Outcome of Infective Endocarditis

Therapy of IE did not differ between patients with and without ANCA for: antimicrobial therapy alone (75% versus 82%; P = 0.69) and combined therapy of antimicrobial agents and surgery procedures (25% versus 18%; P = 0.69). Surgical therapy consisted of: debridement associated with valvuloplasty (33% versus 43%) and heart valve replacement (67% versus 57%). Furthermore, 2 patients in ANCA-positive group also received immunosuppressive therapy [bolus of intravenous corticosteroids: 750 mg (N = 1) and 1 g N = 1)] because of initial diagnosis of systemic vasculitis. By contrast, no misdiagnosis was made in ANCA-negative group (P = 0.054). Furthermore, in-hospital mortality was similar between IE patients with and without ANCA (25% versus 24%; P = 1). Death was directly because of IE complications: in the 3 patients with ANCA (25%): multiple organ failure (N = 2), end-stage renal failure (N = 1); and in the 9 patients without ANCA (24%): cerebral hemorrhage (N = 3), heart failure (N = 2), respiratory distress (N = 1), cardiopulmonary failure (N = 1), multiple organ failure (N = 2), and sudden death (N = 1). Finally, the median duration of hospital stay was higher in ANCA-positive patients (60 versus 41.5 days; P = 0.016).
══════
### [What you need to do]
In the passage on infective endocarditis outcomes, what was the median hospital stay for ANCA-positive patients compared with ANCA-negative patients?

(Data excerpts)
══════
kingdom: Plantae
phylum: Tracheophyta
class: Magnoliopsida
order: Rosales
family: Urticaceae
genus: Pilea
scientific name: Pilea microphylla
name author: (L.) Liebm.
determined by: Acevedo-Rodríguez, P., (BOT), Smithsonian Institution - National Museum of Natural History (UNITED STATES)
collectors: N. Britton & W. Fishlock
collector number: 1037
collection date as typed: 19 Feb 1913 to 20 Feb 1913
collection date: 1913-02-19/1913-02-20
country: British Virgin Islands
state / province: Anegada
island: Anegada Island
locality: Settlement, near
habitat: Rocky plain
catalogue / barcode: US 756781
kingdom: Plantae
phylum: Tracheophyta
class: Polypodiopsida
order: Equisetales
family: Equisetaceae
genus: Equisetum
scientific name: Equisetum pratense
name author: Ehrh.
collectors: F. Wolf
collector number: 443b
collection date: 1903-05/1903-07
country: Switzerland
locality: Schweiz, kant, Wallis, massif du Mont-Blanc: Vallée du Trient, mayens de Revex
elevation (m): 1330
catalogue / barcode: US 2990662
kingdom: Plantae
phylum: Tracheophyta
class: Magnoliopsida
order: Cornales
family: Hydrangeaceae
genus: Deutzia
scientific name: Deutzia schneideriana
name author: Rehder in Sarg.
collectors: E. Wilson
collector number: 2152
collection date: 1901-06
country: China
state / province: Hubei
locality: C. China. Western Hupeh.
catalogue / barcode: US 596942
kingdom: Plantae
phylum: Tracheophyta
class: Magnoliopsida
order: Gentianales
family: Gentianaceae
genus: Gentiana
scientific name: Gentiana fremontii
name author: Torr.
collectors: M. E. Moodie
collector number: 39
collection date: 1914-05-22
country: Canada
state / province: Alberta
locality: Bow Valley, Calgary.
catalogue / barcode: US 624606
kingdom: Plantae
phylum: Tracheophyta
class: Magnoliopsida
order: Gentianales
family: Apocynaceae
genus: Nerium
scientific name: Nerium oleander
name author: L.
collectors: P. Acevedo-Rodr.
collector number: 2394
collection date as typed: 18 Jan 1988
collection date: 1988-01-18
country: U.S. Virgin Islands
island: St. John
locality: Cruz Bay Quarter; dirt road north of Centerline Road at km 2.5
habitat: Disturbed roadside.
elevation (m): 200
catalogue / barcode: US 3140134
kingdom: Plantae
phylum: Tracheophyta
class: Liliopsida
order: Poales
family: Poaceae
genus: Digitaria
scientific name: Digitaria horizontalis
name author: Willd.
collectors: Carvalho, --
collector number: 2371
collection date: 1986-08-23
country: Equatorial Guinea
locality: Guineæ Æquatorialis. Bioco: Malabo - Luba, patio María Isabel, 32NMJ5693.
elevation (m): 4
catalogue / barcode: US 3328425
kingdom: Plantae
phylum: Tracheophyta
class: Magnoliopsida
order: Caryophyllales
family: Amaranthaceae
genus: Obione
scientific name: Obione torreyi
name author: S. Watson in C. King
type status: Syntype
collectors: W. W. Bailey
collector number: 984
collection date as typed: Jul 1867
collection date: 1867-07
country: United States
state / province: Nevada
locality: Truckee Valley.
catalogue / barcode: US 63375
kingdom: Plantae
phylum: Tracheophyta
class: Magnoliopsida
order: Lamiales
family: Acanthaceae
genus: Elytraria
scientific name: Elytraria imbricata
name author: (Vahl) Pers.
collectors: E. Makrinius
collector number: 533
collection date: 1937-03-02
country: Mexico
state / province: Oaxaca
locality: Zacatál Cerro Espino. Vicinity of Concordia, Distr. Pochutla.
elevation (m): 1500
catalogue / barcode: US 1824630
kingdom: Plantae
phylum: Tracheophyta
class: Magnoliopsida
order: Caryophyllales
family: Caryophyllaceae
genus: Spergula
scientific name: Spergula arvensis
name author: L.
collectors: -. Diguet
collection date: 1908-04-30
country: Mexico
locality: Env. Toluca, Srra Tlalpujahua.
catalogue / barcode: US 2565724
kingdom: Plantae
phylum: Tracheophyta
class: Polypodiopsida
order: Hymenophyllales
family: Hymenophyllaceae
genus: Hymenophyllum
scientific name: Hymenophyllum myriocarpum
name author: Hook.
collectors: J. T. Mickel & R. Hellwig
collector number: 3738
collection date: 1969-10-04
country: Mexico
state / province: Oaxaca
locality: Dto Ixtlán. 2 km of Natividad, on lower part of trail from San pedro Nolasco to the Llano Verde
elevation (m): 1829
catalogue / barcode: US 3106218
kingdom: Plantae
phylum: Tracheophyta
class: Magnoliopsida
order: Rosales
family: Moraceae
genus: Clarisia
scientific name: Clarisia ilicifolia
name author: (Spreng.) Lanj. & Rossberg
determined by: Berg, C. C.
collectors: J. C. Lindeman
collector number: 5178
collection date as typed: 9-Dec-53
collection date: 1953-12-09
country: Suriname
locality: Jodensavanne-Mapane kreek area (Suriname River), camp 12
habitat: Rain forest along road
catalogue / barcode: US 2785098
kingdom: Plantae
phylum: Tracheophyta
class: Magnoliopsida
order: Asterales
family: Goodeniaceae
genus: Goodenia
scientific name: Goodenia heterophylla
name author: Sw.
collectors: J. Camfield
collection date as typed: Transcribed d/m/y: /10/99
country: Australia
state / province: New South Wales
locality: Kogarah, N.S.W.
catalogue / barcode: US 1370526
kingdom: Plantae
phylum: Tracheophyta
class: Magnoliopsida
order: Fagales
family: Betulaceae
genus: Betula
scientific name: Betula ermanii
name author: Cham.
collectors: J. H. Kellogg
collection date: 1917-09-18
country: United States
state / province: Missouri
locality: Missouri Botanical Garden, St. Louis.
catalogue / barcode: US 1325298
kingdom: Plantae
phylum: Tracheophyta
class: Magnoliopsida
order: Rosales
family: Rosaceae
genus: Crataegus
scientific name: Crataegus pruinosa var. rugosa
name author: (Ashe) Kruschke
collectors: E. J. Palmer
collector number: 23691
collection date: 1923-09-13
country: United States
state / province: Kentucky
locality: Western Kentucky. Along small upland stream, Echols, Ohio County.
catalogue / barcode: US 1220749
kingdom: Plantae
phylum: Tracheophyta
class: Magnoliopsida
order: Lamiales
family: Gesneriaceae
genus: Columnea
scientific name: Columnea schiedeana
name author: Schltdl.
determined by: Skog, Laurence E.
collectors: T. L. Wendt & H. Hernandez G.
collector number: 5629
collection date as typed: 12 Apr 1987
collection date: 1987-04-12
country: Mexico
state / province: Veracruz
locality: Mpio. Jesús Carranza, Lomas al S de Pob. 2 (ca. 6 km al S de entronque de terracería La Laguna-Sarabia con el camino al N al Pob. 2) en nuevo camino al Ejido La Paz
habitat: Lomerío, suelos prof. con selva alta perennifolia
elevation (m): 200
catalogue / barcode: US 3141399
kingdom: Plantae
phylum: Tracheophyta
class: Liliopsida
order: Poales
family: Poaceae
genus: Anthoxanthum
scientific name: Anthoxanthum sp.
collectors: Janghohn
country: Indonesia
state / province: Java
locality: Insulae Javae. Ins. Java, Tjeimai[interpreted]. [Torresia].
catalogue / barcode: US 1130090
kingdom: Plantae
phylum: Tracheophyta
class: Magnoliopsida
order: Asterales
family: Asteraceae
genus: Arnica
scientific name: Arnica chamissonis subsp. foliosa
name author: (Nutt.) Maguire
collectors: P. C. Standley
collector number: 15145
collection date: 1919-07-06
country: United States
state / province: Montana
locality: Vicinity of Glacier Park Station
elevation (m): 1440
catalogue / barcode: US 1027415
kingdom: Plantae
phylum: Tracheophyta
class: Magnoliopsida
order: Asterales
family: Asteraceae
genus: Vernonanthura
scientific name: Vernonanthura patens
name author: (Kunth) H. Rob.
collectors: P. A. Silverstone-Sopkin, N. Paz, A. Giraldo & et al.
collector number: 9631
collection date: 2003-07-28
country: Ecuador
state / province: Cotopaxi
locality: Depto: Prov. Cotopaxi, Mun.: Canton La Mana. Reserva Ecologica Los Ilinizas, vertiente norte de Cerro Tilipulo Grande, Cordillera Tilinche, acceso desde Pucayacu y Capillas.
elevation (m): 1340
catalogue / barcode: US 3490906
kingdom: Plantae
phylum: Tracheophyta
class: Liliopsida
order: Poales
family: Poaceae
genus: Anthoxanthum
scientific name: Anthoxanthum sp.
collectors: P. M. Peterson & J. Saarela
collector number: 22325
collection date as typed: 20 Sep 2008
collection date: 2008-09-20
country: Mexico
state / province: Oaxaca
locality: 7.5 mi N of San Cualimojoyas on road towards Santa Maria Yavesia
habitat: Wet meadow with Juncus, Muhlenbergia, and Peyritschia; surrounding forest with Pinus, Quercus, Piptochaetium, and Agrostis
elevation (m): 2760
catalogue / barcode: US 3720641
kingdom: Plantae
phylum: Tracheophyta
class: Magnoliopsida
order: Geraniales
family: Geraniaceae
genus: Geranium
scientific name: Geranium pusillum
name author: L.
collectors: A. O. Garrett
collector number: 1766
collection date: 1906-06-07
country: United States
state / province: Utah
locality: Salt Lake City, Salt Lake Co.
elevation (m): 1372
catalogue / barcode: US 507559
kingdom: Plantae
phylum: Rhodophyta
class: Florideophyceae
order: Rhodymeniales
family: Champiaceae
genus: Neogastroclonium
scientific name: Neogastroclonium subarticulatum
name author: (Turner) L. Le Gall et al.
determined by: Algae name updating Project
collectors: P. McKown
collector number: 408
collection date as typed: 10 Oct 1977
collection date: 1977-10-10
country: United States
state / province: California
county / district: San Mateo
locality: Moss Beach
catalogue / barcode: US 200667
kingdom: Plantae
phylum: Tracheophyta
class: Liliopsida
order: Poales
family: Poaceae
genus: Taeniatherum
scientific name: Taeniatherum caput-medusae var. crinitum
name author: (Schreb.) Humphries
══════
### [Solution to this task]
60 days for ANCA-positive patients versus 41.5 days for ANCA-negative patients (P = 0.016).